People always wish that babies would come with instruction manuals. But they do have one, and it’s called their mother. I don’t know how they do it, but mothers always seemingly have the answer to every question and the solution to every problem. At least my mother did.
She wasn’t a doctor, but she always had a remedy for any illness. She wasn’t a teacher, but she always slew school homework. She wasn’t a fashion designer, but she always managed to put together a cute sartorial ensemble. And yes, she wasn’t a chef, but she always cooked the meanest adobo.

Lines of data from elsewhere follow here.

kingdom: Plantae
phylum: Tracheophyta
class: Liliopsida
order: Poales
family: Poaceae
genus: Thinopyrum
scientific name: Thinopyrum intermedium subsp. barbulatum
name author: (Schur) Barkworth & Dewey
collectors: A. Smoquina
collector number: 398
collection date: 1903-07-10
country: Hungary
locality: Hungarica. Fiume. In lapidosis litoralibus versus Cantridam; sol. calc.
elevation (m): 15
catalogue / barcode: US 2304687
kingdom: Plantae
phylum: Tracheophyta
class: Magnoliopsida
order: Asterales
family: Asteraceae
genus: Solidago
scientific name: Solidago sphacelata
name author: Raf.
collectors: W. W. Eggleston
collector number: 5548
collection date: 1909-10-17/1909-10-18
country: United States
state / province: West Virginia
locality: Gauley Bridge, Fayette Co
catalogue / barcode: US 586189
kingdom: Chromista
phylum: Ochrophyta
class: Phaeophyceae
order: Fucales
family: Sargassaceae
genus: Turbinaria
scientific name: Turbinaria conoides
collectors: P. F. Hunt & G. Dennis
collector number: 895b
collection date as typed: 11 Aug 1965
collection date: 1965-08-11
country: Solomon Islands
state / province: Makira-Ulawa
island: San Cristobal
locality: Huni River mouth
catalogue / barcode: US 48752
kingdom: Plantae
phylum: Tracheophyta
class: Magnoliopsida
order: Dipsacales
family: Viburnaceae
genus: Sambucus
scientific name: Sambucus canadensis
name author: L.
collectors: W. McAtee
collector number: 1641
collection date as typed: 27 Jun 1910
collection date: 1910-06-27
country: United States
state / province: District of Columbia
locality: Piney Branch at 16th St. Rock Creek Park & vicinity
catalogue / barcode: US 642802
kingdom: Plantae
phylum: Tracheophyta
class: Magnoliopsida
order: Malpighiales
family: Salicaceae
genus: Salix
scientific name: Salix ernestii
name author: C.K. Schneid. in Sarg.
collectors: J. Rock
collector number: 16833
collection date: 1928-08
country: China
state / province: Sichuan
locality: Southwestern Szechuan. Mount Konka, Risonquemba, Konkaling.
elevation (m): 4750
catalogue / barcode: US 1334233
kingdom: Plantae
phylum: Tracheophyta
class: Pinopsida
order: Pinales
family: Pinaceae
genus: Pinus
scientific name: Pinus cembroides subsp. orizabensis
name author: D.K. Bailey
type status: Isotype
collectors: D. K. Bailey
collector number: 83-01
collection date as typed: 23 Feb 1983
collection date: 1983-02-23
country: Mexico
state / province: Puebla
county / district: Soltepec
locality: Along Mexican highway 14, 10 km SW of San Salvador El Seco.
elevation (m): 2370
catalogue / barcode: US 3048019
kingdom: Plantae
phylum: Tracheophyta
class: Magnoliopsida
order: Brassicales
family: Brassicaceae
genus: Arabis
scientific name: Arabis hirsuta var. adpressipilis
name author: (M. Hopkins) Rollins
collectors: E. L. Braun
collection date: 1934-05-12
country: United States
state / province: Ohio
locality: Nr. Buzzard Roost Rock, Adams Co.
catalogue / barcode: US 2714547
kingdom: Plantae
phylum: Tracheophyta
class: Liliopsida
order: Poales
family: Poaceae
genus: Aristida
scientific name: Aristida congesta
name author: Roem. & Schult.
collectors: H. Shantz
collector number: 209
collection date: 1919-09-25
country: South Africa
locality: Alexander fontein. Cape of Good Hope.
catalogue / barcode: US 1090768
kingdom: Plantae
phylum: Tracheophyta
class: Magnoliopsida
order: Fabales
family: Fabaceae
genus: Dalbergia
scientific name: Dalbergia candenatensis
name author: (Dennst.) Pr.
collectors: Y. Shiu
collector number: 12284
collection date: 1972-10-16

Aren’t all mothers like that? They simply make life better and brighter. In their presence, our most complicated problems melt away. In their loving embrace, our fortitude is made whole and our faith restored. One reassuring smile and we start believing we can conquer the world. They’re like our cars’ instruction manuals: They just know how to fix us. Without them, we feel broken and out of sync.
But that’s also the saddest thing about this mother-child relationship. Most of the time, we tend to view and treat our mothers only in the context of their fix-all usefulness in our lives. We remember to call or show up only when we need them to tell us that everything is going to be okay. We hardly ever think of their own need to have and feel us in their waning years.
Yesterday, my instruction manual was finally laid to her much-deserved rest. I imagine this would be like having to finish my personal race on my own. Like Michael Schumacher having to complete the 1994 Spanish Grand Prix stuck in fifth gear, I will now have to figure things out for myself. I will have to bring the car home without that guiding light, that inspiring voice, that comforting hand.
Happy Mother’s Day, Mom. Thank you for seeing me through.